** DATA FOR THE TASK **
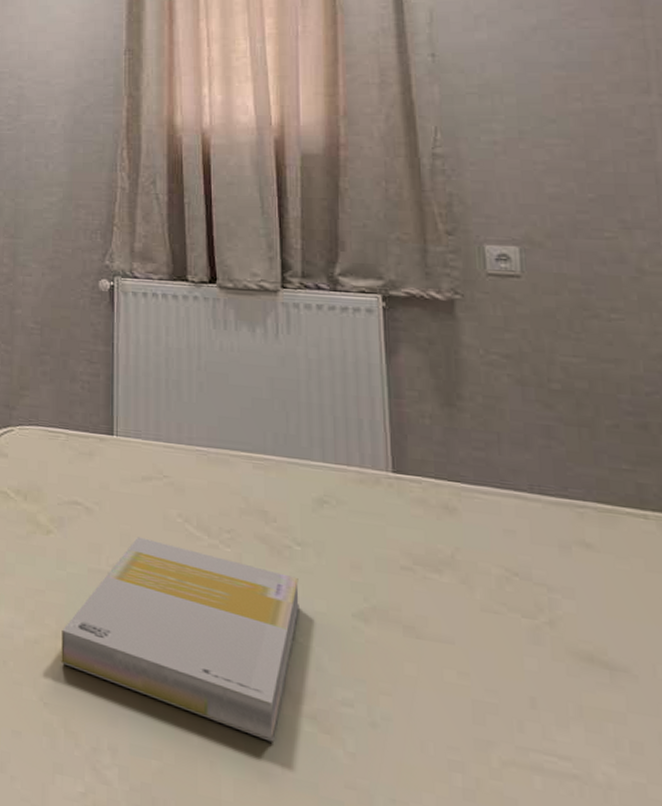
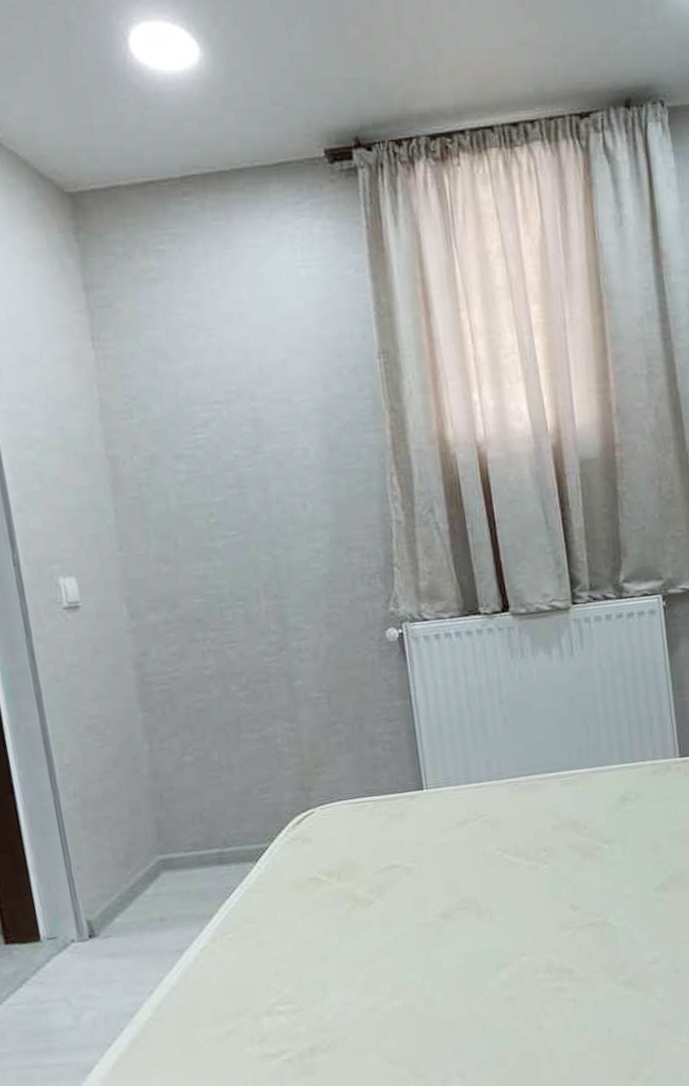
book: present [61,537,299,743] -> none [397,871,612,1020]

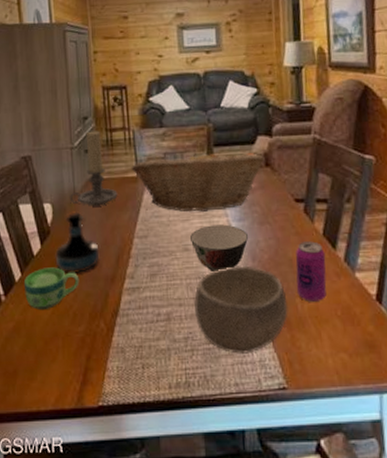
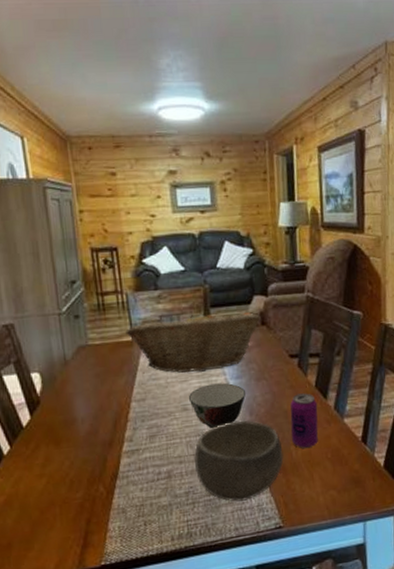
cup: present [23,267,80,311] -> none [13,437,75,482]
tequila bottle: present [55,211,100,273] -> none [47,379,96,442]
candle holder: present [70,130,118,207] -> none [60,295,113,373]

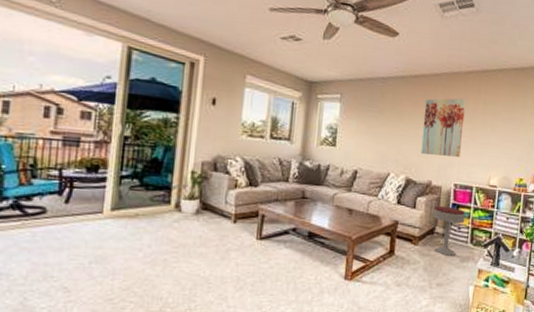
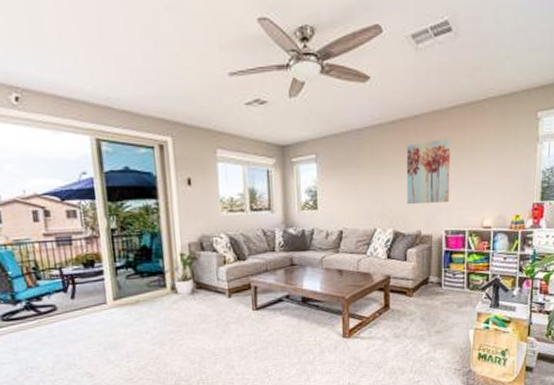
side table: present [433,205,466,256] -> none [425,254,460,304]

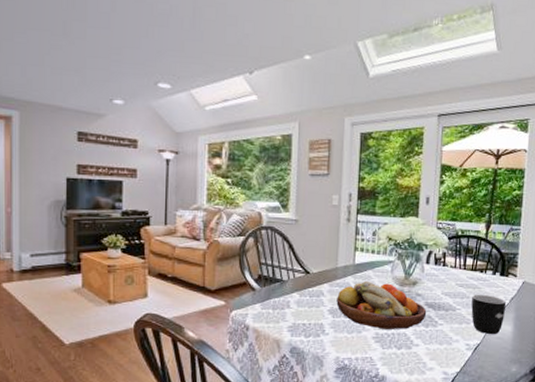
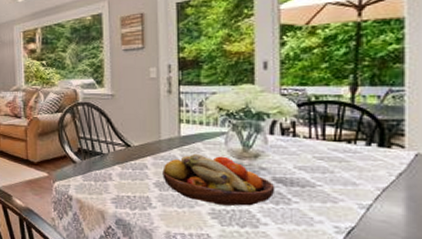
mug: present [471,294,506,335] -> none [338,168,390,218]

** WORK TASK **
Would you copy out every entry above word for word, without the pictures?

** WRITTEN RESPONSE **
book: present [61,537,299,743] -> none [397,871,612,1020]

cup: present [23,267,80,311] -> none [13,437,75,482]
tequila bottle: present [55,211,100,273] -> none [47,379,96,442]
candle holder: present [70,130,118,207] -> none [60,295,113,373]

side table: present [433,205,466,256] -> none [425,254,460,304]

mug: present [471,294,506,335] -> none [338,168,390,218]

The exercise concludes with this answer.